The headhunter in question is Roger Brown (Aksel Hennie) who, as he keeps telling us, is only 1.68 m, and has a serious case of short-man syndrome. He's convinced his beautiful, tall girlfriend Diana (Synnøve Macody Lund) will leave him for a taller man and to compensate, lives in a house he can't afford and buys her trinkets that are pricey enough to give his bank manager a heart attack. To supplement his income, he has a little burglary racket going: whenever he interviews someone for a job (and these jobs are usually CEOs for multinational companies), he subtly gets the candidate to reveal whether they have any expensive art, whether the wife/cleaner will be at home and which alarm system they use. His buddy Ove, who works at one of the alarm companies, then disables the alarm for a few minutes, allowing Roger to go inside and steal the art, replacing it with a fake. Ove nips over to Sweden to sell it on the black market and everyone wins.
But Roger soon meets his match in the form of Clas Greve (Nikolaj Coster-Waldau), a tall, handsome Dutchman whom Roger wants to place in the top spot at the company of one of his clients. He may also be sleeping with Diana--oh, and it seems there may also be a temptingly valuable Rubens painting lurking in Clas's aunt's flat. It should be a simple snatch-and-grab operation for Roger but things soon spiral out of control and he is forced to go on the run, wondering if he can trust anyone in his life.
Headhunters is hard-going and it's very violent but it is also pretty funny, or at least darkly comic. There is a lot of blood and gore and bashed-in faces, but there are lighter moments, including a disgusting but also rather funny (odd) scene that, echoing my earlier reading material, was a little too scatological (I'm not sure if it was worse in the book or the film; both were pretty bad). Equally, there are two obese twin policemen, who reminded me a lot of Thompson and Thomson, who add some levity to the film.

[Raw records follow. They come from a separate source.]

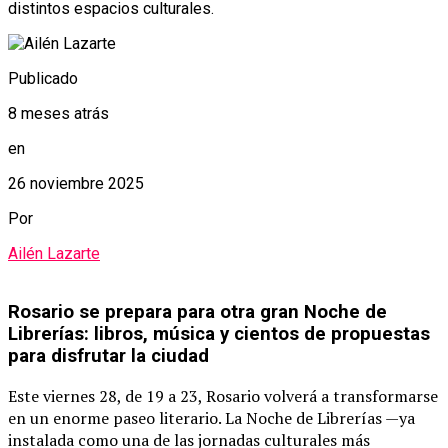
distintos espacios culturales.
Publicado
8 meses atrás
en
26 noviembre 2025
Por
Ailén Lazarte
Rosario se prepara para otra gran Noche de
Librerías: libros, música y cientos de propuestas
para disfrutar la ciudad
Este viernes 28, de 19 a 23, Rosario volverá a transformarse
en un enorme paseo literario. La Noche de Librerías —ya
instalada como una de las jornadas culturales más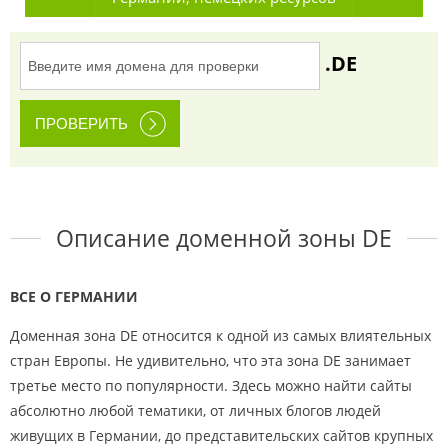
.DE
Описание доменной зоны DE
ВСЕ О ГЕРМАНИИ
Доменная зона DE относится к одной из самых влиятельных
стран Европы. Не удивительно, что эта зона DE занимает
третье место по популярности. Здесь можно найти сайты
абсолютно любой тематики, от личных блогов людей
живущих в Германии, до представительских сайтов крупных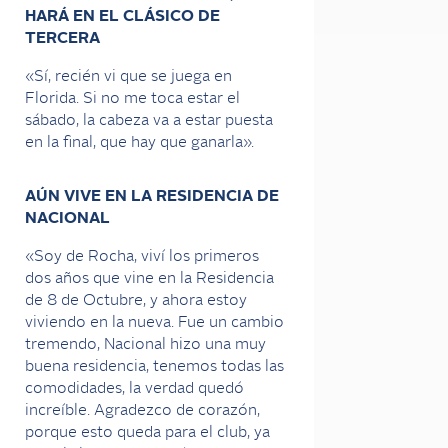
HARÁ EN EL CLÁSICO DE
TERCERA
«Sí, recién vi que se juega en
Florida. Si no me toca estar el
sábado, la cabeza va a estar puesta
en la final, que hay que ganarla».
AÚN VIVE EN LA RESIDENCIA DE
NACIONAL
«Soy de Rocha, viví los primeros
dos años que vine en la Residencia
de 8 de Octubre, y ahora estoy
viviendo en la nueva. Fue un cambio
tremendo, Nacional hizo una muy
buena residencia, tenemos todas las
comodidades, la verdad quedó
increíble. Agradezco de corazón,
porque esto queda para el club, ya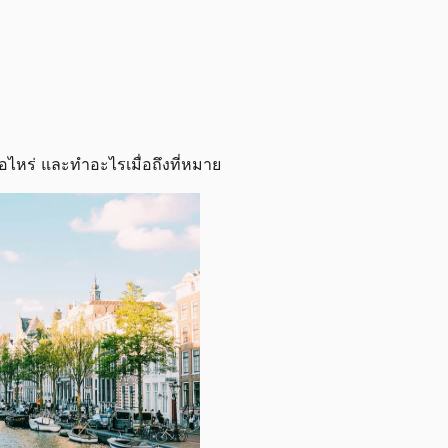
ื่อไหร่ และทำอะไรเมื่อถึงที่หมาย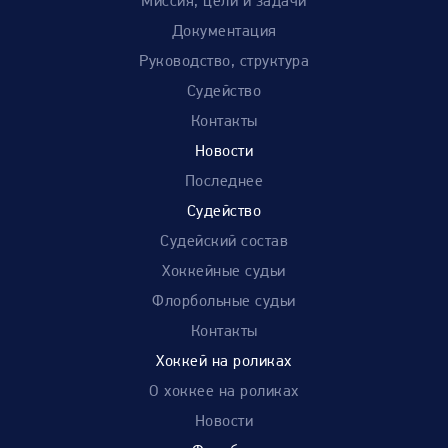
Миссия, цели и задачи
Документация
Руководство, структура
Судейство
Контакты
Новости
Последнее
Судейство
Судейский состав
Хоккейные судьи
Флорбольные судьи
Контакты
Хоккей на роликах
О хоккее на роликах
Новости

The plot is as twisty as some of those mountain back roads shown in the film. Having read the book, I knew what was coming but I can imagine that some might find it a little too convoluted. The other problem is that none of the characters is remotely sympathetic; Roger, the anti-hero, is arrogant, greedy, selfish and insecure and for much of the film, I didn't really want him to have a happy ending. Not that I was rooting for anyone else either. Still, the unlikable characters annoyed me less in the film than the book; maybe this is because I only had to put up with them for 1h40 in the film, or maybe the book's first-person narration by Roger was too much for me.
Overall, Headhunters is a slick, fast-paced and clever thriller. It isn't for the faint-hearted--or those who are about to eat--but I thought the blackly-comic and quirky scenes brought a nice balance to the ambition, gore and violence.